╭─ Records to use

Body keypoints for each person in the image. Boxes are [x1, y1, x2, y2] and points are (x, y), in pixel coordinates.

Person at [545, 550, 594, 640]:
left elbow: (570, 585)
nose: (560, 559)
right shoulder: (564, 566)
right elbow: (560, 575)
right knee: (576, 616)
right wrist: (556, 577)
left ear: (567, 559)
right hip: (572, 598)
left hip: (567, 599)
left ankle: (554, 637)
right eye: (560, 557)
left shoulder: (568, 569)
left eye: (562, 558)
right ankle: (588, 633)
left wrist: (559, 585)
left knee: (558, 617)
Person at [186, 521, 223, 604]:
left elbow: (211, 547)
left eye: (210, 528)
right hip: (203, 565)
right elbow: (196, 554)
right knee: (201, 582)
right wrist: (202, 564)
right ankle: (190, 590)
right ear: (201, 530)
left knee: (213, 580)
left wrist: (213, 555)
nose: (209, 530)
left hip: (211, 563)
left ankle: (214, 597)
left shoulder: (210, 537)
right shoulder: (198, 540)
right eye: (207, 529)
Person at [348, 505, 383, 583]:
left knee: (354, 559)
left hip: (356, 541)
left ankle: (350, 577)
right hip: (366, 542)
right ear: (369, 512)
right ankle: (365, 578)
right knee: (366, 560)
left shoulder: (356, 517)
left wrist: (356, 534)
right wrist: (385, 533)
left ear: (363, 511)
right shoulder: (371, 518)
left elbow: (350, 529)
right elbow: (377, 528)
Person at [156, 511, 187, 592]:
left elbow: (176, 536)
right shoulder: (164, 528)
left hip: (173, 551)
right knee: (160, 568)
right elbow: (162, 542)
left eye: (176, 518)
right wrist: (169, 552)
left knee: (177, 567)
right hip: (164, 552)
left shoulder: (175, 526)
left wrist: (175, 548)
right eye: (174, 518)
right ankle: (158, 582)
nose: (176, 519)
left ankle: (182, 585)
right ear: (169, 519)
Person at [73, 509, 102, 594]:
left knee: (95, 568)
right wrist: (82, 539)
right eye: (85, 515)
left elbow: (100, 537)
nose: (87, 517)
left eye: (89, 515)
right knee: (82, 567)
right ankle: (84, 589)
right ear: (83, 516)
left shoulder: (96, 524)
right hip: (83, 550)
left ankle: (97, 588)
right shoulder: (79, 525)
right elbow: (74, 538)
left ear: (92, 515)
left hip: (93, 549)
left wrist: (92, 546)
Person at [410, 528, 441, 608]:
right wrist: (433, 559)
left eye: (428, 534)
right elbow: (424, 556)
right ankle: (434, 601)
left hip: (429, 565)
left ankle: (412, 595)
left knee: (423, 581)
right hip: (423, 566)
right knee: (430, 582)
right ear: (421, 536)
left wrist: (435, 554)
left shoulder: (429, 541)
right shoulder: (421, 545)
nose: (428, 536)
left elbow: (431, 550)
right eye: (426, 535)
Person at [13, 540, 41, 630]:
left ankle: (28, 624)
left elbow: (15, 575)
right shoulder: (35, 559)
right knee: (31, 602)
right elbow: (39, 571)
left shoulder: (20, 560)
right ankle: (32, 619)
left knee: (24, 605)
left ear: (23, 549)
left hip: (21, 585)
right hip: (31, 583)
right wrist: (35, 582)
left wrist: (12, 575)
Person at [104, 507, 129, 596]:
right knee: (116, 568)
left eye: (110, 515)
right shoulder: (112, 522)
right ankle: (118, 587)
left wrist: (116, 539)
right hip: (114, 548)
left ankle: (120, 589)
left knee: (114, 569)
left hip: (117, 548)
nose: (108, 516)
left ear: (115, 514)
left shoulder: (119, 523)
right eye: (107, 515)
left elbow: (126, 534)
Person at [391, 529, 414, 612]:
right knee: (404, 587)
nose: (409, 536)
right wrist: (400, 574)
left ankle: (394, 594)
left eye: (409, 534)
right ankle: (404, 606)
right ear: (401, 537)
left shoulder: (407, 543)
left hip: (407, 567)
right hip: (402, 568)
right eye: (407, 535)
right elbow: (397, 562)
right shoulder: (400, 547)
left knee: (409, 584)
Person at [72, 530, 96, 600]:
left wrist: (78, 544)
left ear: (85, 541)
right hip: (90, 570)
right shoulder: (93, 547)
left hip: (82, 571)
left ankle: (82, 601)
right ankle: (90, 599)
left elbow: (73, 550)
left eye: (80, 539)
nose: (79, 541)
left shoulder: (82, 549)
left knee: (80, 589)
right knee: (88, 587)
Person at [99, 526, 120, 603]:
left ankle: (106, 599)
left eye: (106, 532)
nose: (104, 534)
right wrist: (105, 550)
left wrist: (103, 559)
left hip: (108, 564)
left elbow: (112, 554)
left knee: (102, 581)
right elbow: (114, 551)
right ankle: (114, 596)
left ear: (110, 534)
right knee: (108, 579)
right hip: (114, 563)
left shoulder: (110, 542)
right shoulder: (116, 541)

╰─
╭─ Records to use

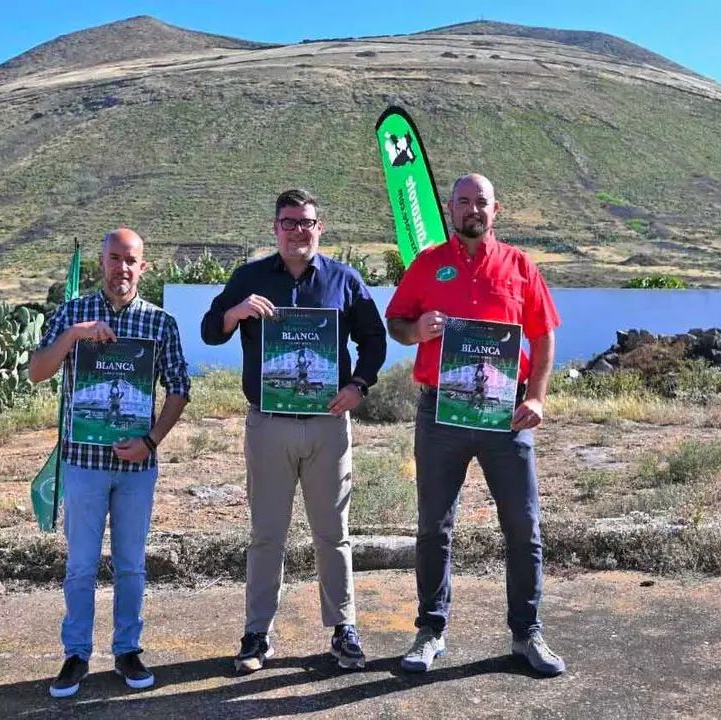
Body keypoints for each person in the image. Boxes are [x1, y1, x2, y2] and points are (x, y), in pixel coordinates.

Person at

╰─

What is being asked
What do the lines above say from the one containing "left knee: (354, 559)" down to the one containing "right elbow: (377, 528)"? Return them exactly, both end lines included, and only them.

Solution
left knee: (354, 559)
left hip: (356, 541)
left ankle: (350, 577)
right hip: (366, 542)
right ear: (369, 512)
right ankle: (365, 578)
right knee: (366, 560)
left shoulder: (356, 517)
left wrist: (356, 534)
right wrist: (385, 533)
left ear: (363, 511)
right shoulder: (371, 518)
left elbow: (350, 529)
right elbow: (377, 528)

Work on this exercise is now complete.